Tchuruk, meanwhile suggests the cuts are minimal. "There's no need for us to carry out massive layoffs, but there will be synergies and overlaps [that will result in job losses]. We'll continue working with the union reps in the countries where we operate." He added that the staffing situation will "be analyzed further."
Tchuruk, who was due to step down as Alcatel's CEO on June 1, also said he'll be staying on as CEO until the deal is closed (due in the next six to 12 months) and he can hand over to Russo.
And what of Russo? How will she get on as the head of a French company based in Paris? "I studied French at high school and was pretty good at it, but that was a long time ago," she said, adding that she was looking forward to brushing up her language skills. Bonne chance with that, Pat!

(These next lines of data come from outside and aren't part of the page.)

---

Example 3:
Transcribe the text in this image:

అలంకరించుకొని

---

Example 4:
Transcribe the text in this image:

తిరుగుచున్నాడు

Russo also addressed the issue of Lucent's pension funds, which have been helping the company into the black in recent times. (See Pension Concerns Hit Lucent.)
"Lucent's pension fund is well funded under U.S. government guidelines, and we haven't been required to make any contributions since [Lucent was] formed in 1996," said Russo, adding that it was "unlikely that any contributions would be needed before 2010."
As for retiree healthcare, Russo said Lucent has been focused on caring for its retirees needs "while balancing what's affordable," a statement unlikely to appease retired Lucent staffers that are fighting for retention of benefits and reduced executive remuneration. (See Lucent Retirees File Lawsuit and Lucent Shareholders Rebel .)
The two heads spent a lot of time emphasizing the R&D strength of the combined companies. Tchuruk said that, between them, the companies spend about 12 percent of their combined $25 billion revenues on R&D, while Russo said that between them the companies have 26,000 developers and engineers and 25,000 patents.
"We have an R&D investment capacity that is the most significant in the industry. Our customers know how significant R&D is in this industry, and they need companies that can invest and innovate on their behalf," she added.
There was also interest in what the giant vendor might do next: Might it look to consolidate the sector further by subsuming other vendors such as Nortel Networks Ltd. ? (See Alcatel/Lucent: The Domino Factor.)
"We are merging Alcatel and Lucent for now," stated Serge the Merge, but he added that in specialist niche areas such as video infrastructure "we may acquire companies when the time comes."